**** Data supplied

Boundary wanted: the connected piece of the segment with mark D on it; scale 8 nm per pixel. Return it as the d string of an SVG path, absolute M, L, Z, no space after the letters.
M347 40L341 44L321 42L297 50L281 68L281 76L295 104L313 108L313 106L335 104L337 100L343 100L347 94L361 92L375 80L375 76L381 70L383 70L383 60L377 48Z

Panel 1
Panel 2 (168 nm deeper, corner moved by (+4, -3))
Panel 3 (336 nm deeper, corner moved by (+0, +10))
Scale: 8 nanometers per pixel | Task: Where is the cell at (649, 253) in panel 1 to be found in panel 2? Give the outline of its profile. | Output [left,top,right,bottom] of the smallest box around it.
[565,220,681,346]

********
**** Data supplied

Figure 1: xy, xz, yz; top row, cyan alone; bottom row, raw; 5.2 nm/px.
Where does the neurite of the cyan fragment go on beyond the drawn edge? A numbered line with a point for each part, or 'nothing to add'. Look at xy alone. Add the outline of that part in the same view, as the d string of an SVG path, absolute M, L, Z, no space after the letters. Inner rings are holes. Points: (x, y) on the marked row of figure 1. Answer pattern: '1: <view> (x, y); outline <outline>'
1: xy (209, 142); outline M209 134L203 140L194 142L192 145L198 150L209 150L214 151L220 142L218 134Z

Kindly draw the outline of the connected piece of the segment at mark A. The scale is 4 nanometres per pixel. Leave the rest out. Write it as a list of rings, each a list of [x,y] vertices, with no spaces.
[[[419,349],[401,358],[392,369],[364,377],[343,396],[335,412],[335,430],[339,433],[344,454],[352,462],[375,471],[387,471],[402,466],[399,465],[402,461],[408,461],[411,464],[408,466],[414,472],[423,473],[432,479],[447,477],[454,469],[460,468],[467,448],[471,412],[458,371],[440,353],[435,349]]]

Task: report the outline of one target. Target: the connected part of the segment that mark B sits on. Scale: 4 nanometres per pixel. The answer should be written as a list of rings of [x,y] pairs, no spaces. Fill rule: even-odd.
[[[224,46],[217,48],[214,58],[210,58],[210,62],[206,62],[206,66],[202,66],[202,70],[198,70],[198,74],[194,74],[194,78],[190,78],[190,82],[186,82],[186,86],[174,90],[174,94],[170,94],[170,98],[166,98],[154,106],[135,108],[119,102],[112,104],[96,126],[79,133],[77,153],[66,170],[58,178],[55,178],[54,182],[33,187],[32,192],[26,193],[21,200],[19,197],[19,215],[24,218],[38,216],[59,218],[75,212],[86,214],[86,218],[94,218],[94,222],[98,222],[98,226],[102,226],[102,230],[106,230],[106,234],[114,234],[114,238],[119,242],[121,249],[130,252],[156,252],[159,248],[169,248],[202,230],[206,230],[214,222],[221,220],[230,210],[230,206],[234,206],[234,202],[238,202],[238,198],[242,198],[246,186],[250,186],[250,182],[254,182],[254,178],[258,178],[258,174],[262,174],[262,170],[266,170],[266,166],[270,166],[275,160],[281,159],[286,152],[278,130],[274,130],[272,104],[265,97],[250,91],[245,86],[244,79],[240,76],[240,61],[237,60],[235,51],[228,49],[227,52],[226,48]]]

********

* _Task statement_:
Within the material above, copy exactly the lines from the line that holds "Boundary wanted: the" up to and including the line that holds "Panel 3 (336".

* _Expected answer_:
Boundary wanted: the connected piece of the segment with mark D on it; scale 8 nm per pixel. Return it as the d string of an SVG path, absolute M, L, Z, no space after the letters.
M347 40L341 44L321 42L297 50L281 68L281 76L295 104L313 108L313 106L335 104L337 100L343 100L347 94L361 92L375 80L375 76L381 70L383 70L383 60L377 48Z

Panel 1
Panel 2 (168 nm deeper, corner moved by (+4, -3))
Panel 3 (336 nm deeper, corner moved by (+0, +10))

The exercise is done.